Functional magnetic resonance imaging demonstrated changes in brain function and cognitive performance in patients with relapse-remitting multiple sclerosis following a cognitive rehabilitation program.
Functional magnetic resonance imaging (fMRI) demonstrated changes in brain function and cognitive performance in patients with relapse-remitting multiple sclerosis (MS) after they participated in a cognitive rehabilitation program, Italian researchers found. Their study was published today in the journal Radiology.
The small study from the San Raffaele Vita-Salute University in Milan involved 20 patients with MS. Along with many physical symptoms, MS also can cause memory loss and other cognitive effects. Ten patients were controls and the other 10 were assigned to a 12-week computer-assisted cognitive rehabilitation program that worked on attention and information processing, and executive functions.

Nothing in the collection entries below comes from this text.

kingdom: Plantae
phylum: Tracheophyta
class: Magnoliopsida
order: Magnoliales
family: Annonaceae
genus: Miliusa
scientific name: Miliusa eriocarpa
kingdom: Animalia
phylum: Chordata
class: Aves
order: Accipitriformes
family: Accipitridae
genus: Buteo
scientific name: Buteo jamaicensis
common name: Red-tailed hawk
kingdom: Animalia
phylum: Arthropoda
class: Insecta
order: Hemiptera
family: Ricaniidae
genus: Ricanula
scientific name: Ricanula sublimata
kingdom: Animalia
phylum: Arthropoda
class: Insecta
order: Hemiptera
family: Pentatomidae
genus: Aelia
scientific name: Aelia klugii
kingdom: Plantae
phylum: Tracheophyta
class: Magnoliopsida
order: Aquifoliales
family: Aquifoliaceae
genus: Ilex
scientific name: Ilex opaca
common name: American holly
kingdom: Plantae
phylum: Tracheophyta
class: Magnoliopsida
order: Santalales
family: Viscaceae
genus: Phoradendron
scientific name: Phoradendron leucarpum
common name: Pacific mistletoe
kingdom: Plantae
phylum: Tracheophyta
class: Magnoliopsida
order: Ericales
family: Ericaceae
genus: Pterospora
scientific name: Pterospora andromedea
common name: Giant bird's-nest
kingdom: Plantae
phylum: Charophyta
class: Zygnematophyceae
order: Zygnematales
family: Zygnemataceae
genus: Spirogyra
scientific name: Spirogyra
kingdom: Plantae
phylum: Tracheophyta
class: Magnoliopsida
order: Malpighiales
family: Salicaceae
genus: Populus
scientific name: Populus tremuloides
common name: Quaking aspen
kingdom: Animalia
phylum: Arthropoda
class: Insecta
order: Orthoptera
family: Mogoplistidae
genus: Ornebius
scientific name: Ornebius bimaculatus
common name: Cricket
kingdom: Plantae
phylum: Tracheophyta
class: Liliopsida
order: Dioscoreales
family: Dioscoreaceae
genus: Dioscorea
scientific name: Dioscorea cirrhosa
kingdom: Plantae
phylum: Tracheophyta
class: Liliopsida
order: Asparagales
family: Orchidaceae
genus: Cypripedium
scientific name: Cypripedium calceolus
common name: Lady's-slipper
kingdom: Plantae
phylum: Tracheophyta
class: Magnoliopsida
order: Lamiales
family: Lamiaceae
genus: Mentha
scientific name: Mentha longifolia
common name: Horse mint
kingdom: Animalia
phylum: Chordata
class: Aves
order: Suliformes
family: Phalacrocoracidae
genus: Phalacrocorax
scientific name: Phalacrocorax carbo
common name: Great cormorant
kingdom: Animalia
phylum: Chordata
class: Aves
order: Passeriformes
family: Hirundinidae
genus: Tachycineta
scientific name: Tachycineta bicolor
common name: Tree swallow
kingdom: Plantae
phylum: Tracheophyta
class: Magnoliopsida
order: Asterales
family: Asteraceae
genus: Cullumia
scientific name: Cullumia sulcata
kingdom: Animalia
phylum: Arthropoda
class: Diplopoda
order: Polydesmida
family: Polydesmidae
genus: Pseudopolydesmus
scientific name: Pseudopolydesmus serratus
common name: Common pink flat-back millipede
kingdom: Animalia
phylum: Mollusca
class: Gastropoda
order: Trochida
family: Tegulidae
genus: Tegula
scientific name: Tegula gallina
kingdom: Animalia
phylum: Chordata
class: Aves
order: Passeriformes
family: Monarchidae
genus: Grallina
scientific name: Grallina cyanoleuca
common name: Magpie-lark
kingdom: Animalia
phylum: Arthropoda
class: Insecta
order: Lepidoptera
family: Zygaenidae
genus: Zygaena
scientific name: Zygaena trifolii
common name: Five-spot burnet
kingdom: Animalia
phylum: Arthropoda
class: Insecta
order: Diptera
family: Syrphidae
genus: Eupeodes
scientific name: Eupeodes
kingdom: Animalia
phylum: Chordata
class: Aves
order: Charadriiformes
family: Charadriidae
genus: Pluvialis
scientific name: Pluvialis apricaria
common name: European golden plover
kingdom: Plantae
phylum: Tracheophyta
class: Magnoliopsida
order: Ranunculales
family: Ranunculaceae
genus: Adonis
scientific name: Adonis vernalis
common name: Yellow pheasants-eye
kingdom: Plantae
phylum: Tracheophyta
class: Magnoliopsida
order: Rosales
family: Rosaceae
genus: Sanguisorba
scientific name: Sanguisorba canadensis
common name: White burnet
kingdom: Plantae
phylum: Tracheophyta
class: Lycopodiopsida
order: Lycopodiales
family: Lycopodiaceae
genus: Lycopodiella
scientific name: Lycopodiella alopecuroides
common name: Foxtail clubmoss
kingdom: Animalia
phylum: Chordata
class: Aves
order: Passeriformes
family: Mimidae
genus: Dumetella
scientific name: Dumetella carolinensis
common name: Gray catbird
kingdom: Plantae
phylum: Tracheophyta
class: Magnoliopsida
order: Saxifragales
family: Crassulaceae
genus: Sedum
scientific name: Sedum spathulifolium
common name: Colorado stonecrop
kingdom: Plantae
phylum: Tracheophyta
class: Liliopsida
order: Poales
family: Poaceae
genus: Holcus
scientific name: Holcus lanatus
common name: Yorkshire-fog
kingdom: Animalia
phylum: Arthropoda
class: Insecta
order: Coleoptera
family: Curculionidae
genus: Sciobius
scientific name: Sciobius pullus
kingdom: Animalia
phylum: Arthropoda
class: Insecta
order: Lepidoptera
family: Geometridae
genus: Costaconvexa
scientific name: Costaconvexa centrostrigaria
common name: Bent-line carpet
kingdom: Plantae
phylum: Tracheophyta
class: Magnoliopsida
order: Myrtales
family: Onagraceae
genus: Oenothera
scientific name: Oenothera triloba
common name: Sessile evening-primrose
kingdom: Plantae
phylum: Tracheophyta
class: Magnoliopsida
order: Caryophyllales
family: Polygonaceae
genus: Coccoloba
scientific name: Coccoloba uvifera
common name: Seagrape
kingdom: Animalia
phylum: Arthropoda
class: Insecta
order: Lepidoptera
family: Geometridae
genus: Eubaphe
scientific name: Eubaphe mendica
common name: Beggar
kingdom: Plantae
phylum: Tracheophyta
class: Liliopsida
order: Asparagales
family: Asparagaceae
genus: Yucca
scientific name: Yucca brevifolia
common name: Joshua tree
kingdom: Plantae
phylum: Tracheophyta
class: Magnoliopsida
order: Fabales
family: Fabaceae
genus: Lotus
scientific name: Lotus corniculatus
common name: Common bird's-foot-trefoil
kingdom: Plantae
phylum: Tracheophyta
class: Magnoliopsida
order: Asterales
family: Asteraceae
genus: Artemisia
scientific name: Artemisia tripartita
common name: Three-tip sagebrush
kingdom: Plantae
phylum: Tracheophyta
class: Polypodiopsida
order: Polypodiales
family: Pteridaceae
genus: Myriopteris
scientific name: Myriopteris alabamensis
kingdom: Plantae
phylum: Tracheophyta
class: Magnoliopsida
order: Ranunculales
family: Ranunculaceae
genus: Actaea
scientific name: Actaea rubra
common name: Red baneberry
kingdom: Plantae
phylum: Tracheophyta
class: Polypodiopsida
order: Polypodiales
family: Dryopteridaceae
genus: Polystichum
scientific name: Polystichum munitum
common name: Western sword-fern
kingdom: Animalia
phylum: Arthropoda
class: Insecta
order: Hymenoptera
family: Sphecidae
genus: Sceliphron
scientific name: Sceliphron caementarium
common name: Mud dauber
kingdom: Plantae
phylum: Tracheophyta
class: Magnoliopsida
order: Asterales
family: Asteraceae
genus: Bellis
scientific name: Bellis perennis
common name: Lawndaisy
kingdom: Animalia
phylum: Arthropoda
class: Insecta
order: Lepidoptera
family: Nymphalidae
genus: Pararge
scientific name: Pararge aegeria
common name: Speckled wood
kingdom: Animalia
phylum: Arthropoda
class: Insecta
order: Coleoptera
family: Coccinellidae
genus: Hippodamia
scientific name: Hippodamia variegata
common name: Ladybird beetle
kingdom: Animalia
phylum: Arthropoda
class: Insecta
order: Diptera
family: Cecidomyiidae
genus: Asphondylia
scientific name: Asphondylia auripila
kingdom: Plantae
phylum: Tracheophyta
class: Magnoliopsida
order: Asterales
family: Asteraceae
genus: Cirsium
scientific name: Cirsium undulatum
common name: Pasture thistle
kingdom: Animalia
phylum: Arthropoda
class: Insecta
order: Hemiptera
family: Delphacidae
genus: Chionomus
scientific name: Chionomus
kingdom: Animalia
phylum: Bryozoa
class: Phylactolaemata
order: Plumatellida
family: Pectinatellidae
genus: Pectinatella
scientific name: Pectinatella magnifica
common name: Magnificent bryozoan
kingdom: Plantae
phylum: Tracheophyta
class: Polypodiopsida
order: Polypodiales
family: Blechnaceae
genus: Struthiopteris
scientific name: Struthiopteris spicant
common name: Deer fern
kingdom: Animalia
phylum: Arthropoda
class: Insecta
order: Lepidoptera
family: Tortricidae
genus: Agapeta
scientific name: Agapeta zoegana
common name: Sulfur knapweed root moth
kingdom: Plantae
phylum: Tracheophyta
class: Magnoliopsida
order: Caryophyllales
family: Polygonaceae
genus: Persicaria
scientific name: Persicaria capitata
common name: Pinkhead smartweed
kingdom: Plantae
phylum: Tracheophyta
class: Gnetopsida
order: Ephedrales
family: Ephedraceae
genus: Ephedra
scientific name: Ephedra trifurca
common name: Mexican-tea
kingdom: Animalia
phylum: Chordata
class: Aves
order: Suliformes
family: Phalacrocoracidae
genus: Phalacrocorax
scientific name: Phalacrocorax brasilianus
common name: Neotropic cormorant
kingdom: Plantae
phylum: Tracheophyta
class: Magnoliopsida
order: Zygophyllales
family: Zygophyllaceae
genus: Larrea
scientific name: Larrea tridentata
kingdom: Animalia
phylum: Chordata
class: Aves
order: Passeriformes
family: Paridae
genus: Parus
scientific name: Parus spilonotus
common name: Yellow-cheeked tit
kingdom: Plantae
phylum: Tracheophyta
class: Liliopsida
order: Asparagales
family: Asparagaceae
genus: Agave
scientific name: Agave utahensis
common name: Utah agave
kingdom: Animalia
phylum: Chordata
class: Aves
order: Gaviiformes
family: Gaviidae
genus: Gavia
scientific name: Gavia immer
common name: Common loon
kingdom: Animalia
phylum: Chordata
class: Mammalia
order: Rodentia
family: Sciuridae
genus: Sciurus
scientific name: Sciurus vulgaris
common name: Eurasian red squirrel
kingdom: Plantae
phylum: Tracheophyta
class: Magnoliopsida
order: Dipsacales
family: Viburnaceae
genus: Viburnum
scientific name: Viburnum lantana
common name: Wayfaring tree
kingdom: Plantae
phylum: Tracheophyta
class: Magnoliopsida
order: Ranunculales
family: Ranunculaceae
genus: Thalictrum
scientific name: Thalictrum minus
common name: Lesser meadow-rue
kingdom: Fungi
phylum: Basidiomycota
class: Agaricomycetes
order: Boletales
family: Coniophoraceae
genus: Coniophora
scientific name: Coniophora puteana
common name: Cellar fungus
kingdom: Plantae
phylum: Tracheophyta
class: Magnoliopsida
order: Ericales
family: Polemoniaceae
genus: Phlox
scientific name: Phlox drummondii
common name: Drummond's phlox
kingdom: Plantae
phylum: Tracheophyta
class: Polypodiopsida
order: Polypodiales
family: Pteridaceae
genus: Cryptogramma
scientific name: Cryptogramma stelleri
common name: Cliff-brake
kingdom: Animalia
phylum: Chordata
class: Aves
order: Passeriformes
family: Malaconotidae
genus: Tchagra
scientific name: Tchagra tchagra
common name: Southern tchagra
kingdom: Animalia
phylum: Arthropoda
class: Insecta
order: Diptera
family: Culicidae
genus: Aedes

All 20 patients underwent baseline neuropsychology assessments and fMRI; this was repeated after 12 weeks. Among the patients who participated in the rehabilitation program, the researchers found changes in activity in several brain regions that were not seen in the controls. The researchers did not, however, find any structural changes in the gray matter or normal-appearing with matter.
“The findings demonstrated that computer-assisted cognitive rehabilitation in patients with MS results in an improvement of the trained cognitive functions,” said the study’s lead author, Massimo Filippi, MD. “However, the structural integrity of the brain’s gray matter and white matter showed no modifications in these patients, suggesting an impairment of structural plasticity.”